§ WHAT YOU SHOULD DO
Find each line in the records below that contains the string "replicate" (case-sensitive) and copy every matching line.

§ Stored records
============================================================
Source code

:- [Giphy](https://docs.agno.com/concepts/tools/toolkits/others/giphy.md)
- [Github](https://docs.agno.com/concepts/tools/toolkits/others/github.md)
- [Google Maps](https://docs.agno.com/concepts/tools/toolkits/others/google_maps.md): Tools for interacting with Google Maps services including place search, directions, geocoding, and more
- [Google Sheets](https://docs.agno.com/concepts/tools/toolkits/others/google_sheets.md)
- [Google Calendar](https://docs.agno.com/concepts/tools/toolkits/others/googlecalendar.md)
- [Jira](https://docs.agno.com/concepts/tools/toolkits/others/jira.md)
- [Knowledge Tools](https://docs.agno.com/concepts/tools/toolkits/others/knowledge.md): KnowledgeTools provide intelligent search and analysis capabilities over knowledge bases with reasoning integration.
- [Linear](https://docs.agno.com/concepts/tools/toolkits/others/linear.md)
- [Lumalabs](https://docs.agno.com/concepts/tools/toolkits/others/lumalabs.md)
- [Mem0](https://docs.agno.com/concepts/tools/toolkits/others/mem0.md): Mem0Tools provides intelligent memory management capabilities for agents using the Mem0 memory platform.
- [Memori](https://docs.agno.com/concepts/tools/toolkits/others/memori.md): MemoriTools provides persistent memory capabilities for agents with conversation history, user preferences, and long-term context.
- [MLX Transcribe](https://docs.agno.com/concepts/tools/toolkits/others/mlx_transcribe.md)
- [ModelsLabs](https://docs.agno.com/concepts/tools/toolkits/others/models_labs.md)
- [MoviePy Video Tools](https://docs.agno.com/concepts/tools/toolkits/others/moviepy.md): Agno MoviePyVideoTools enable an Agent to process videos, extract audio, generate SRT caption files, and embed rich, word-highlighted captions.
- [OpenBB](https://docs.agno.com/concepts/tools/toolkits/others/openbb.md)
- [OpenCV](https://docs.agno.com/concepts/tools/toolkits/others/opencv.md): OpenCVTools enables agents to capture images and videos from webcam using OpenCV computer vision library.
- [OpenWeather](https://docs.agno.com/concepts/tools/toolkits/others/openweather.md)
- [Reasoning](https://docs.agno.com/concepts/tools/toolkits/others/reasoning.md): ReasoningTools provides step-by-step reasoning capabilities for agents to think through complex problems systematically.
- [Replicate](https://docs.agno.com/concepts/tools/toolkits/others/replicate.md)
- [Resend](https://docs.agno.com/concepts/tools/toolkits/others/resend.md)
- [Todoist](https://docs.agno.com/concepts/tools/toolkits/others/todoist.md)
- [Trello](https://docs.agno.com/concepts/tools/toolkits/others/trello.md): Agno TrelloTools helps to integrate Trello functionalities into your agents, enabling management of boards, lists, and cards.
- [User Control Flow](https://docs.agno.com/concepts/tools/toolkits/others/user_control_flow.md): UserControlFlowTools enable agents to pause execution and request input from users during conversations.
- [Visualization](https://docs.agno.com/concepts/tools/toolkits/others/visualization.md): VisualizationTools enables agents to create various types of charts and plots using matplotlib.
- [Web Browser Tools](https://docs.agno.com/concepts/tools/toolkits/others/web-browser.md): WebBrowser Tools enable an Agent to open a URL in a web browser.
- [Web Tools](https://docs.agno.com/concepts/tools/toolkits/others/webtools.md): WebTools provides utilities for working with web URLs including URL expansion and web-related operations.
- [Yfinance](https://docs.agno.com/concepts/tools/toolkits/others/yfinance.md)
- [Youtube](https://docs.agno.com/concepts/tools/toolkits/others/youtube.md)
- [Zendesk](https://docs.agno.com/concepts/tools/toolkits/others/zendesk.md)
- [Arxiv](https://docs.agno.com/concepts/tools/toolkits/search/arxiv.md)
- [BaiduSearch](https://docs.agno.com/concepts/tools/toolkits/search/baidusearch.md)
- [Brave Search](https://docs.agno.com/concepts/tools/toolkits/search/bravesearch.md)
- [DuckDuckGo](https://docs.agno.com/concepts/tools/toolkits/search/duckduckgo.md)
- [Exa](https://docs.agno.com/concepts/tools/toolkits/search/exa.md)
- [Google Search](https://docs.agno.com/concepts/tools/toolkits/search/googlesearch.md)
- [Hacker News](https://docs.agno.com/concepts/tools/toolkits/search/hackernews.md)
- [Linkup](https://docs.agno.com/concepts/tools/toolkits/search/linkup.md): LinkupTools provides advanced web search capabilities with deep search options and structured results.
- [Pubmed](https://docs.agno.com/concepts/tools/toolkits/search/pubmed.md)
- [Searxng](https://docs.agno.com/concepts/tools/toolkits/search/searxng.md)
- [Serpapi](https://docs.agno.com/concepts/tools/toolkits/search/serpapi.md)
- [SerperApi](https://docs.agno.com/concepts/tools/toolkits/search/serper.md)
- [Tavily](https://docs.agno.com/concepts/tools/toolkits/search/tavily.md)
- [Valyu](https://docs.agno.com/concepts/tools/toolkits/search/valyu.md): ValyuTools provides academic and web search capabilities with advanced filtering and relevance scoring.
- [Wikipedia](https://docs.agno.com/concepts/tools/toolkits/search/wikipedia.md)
============================================================
§ ANSWER
- [Replicate](https://docs.agno.com/concepts/tools/toolkits/others/replicate.md)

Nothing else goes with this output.